Provided passage:
········
We always put Hannah on the baby swing, her face away from the sun, and I was suddenly struck by the sun.  She was silhouetted, and I thought how this was a perfect day (reminding me of that Richard Paul Evans novel) encapsulated into one moment–a snapshot.  We try to cherish it, but we blink, and the moment has passed.

We’d passed by a man on the way to the swings, completely covered in a hoodie and sweatpants, his face indistinct, just sitting on a bench.  A little breeze came while Hannah was in motion, and then when I looked back, he was gone.

I do not trust men sitting alone in parks, seemingly disengaged from the scene before him.

So in thought was I over this, I thought nothing of the man behind me, near the tower of ropes.  I caught my husband staring at him, this man wearing sunglasses, who seemed removed from the scene, but watching the kids, another man a little ways back, looking at his cell phone.  The man in the glasses wasn’t interacting with the kids, and we wondered if any of them even belonged to him. When I turned to face him, I realized my perception was my reality.  I grew up watching crime shows with my mom, and I still catch a yet unseen episode of “Law and Order:  SVU” whenever I can.  I am always aware, always on alert.

The park was as bright as noonday, and yet, there was a darkness, like charcoal dust that still hung in the air.  Even though I might be happier not always seeing the dark side of things, I wouldn’t have it any other way.  I remember years ago, Oprah talked about “the gift of fear”, and how fear is good, because it protects us.

There was a time I thought I didn’t want kids, because I knew from then on, I would no longer ever be free from worry.  Now I know that the peace of mind I have sacrificed is worth it, because she is.  I knew when I found out I was going to become a mother, life was never going to be the same.  It wouldn’t be quite as tidy, that sometimes, I would have to stop in the middle of what I was doing to tend to her.  A part of me feared I would be too selfish, but I find myself sacrificing time and money I would have otherwise spent on myself, simply because I want to.

One doesn’t change themselves because they become a mother, they are changed because they become a mother.  At least that was how it was with me.  I like to say that one never truly understands how much their parents loved them till they have a child of their own.
········
Copy the park essay from the words "We always put" through "moment has passed.", replacing "baby swing" with "tire swing".

Data section:
········
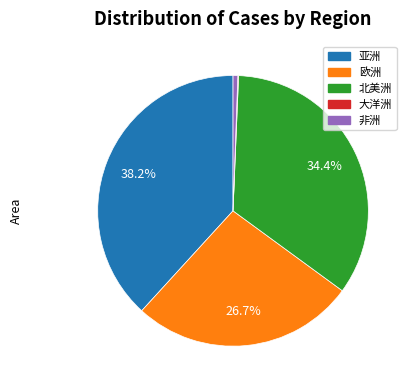

To the nearest percent, what is the difference between the 非洲 and 亚洲 slice percentages?

38%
········
Answer to this exercise:
We always put Hannah on the tire swing, her face away from the sun, and I was suddenly struck by the sun.  She was silhouetted, and I thought how this was a perfect day (reminding me of that Richard Paul Evans novel) encapsulated into one moment–a snapshot.  We try to cherish it, but we blink, and the moment has passed.